### Stated goal
Tally the lines in the items below that contain the string "hide", matching case exactly, and reply with the number alone.

### Extracted data
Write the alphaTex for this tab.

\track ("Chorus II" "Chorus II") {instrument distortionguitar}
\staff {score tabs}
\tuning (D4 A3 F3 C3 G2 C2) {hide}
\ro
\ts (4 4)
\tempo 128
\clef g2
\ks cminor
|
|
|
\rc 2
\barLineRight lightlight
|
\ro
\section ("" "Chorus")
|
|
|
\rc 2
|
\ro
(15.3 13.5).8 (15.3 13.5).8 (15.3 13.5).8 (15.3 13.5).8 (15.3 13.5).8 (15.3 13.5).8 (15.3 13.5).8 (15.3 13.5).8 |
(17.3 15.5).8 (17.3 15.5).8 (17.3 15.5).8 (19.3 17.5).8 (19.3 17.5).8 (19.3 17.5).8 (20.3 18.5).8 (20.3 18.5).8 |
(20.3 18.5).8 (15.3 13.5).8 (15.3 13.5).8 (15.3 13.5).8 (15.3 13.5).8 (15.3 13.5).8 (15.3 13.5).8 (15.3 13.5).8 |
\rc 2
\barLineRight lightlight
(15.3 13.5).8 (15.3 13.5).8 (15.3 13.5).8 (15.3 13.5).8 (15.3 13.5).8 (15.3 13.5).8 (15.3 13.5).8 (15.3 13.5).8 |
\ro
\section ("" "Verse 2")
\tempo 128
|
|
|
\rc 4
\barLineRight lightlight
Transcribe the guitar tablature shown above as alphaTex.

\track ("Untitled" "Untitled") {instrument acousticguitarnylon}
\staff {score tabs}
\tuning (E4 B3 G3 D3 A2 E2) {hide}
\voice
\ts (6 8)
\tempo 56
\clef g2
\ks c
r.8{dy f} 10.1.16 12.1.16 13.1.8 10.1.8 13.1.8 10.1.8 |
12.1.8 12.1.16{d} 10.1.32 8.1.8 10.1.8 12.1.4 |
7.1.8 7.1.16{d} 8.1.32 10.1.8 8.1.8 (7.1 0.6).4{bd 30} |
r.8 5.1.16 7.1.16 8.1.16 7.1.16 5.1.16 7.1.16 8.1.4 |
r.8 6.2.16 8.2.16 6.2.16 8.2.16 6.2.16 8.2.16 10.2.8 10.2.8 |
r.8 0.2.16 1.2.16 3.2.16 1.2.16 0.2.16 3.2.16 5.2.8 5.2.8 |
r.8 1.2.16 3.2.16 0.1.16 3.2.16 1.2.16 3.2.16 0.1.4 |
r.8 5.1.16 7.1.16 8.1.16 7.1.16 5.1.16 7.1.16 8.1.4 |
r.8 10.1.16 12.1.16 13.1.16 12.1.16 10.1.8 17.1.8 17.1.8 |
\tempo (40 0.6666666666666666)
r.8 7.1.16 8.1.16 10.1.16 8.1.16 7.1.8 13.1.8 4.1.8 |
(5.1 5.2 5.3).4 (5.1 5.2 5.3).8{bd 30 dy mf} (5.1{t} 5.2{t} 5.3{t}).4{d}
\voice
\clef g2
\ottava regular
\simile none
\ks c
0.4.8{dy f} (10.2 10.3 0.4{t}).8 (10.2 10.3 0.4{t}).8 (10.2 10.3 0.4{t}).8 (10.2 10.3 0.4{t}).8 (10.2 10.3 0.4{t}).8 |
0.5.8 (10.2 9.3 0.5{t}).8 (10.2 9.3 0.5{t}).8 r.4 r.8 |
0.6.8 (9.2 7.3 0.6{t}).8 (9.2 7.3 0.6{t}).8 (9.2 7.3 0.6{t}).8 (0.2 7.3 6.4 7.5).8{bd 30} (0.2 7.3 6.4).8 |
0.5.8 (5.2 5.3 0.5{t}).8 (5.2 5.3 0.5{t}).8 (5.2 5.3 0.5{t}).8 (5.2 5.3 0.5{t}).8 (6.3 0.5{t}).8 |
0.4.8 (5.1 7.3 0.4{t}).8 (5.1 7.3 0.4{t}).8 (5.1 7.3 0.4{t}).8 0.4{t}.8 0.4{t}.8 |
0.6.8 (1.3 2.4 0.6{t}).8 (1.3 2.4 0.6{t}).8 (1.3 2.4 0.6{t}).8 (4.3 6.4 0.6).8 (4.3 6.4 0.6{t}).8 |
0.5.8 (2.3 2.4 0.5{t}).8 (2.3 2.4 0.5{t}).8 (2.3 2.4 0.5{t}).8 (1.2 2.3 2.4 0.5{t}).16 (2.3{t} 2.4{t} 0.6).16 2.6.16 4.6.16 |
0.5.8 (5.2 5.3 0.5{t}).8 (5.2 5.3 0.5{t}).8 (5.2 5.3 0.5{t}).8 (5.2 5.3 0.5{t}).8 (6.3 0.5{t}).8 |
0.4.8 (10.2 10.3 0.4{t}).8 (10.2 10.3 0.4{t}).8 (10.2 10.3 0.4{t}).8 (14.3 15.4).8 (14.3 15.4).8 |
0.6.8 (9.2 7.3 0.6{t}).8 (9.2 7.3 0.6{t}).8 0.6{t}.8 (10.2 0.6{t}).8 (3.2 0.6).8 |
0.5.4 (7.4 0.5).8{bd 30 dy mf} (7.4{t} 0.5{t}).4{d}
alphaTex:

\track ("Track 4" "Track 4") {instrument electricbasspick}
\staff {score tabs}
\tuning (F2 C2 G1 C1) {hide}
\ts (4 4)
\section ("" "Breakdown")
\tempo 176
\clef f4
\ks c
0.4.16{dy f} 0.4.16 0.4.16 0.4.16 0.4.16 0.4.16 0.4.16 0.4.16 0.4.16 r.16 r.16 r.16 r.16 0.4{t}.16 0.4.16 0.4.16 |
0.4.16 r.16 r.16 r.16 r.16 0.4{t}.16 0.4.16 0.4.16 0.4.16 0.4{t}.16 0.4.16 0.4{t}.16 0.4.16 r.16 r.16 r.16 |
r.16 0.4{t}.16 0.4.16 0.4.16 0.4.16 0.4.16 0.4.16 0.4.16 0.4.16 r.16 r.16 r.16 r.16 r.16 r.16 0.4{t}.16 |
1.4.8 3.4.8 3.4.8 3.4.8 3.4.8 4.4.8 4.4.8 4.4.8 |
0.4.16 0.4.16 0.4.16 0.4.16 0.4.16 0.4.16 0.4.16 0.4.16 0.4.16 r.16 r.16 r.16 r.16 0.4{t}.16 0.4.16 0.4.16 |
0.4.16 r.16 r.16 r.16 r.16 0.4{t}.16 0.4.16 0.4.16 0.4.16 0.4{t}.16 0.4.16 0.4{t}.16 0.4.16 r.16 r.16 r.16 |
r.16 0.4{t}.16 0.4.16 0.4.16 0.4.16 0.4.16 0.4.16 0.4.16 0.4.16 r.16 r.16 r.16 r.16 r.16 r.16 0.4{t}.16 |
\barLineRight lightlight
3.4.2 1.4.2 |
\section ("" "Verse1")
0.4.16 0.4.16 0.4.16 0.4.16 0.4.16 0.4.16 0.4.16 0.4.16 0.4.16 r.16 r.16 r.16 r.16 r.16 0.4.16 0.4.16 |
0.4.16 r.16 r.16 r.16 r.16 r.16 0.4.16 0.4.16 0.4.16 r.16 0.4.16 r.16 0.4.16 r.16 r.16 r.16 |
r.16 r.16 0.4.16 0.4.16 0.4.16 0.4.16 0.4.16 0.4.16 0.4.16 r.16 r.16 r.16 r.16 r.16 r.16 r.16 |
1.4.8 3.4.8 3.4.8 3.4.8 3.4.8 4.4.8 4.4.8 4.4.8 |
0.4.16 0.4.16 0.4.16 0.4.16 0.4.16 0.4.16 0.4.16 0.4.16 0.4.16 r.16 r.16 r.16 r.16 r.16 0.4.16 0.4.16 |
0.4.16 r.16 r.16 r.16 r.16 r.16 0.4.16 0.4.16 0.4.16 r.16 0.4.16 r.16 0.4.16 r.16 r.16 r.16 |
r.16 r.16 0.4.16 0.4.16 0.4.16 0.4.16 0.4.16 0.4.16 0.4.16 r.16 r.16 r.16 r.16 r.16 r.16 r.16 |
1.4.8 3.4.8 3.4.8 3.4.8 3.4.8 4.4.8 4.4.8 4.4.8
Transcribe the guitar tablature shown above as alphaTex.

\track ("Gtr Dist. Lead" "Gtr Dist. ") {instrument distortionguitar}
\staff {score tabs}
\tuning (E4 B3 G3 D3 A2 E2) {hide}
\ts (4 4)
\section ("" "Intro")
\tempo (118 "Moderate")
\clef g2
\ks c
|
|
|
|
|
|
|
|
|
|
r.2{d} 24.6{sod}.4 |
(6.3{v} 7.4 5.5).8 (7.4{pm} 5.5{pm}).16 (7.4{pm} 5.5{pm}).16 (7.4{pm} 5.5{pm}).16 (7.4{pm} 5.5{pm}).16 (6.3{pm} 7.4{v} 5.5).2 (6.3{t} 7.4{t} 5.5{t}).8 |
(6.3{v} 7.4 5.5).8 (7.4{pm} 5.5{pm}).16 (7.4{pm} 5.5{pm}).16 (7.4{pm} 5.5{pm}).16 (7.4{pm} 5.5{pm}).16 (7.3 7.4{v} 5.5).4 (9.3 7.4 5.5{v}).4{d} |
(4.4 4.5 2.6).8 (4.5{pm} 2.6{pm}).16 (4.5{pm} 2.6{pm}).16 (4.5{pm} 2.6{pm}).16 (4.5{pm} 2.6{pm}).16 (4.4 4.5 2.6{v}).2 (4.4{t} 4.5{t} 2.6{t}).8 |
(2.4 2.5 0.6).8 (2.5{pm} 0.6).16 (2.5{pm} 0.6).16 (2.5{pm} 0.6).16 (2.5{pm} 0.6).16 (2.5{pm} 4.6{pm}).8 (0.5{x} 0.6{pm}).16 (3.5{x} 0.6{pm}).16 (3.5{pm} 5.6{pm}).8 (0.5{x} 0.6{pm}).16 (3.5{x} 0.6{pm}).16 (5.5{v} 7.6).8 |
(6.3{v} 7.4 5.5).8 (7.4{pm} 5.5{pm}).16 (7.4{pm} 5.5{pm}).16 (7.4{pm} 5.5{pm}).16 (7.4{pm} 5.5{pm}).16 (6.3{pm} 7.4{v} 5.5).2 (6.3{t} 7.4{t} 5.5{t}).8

### Solution below
4